◆ DATA UNDER STUDY:
*-*-*
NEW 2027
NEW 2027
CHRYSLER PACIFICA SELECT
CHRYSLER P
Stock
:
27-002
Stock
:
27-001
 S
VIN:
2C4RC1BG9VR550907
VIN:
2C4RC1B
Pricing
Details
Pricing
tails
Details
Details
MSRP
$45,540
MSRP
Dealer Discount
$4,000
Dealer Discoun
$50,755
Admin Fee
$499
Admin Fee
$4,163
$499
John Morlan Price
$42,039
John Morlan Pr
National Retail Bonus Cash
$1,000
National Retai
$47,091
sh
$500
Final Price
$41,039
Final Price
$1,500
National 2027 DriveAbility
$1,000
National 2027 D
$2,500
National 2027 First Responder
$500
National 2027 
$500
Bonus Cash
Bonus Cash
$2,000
*-*-*
◆ ACTION ITEM: From the first line to the last, reproduce the data exactly.

◆ SOLUTION:
NEW 2027
NEW 2027
CHRYSLER PACIFICA SELECT
CHRYSLER P
Stock
:
27-002
Stock
:
27-001
 S
VIN:
2C4RC1BG9VR550907
VIN:
2C4RC1B
Pricing
Details
Pricing
tails
Details
Details
MSRP
$45,540
MSRP
Dealer Discount
$4,000
Dealer Discoun
$50,755
Admin Fee
$499
Admin Fee
$4,163
$499
John Morlan Price
$42,039
John Morlan Pr
National Retail Bonus Cash
$1,000
National Retai
$47,091
sh
$500
Final Price
$41,039
Final Price
$1,500
National 2027 DriveAbility
$1,000
National 2027 D
$2,500
National 2027 First Responder
$500
National 2027 
$500
Bonus Cash
Bonus Cash
$2,000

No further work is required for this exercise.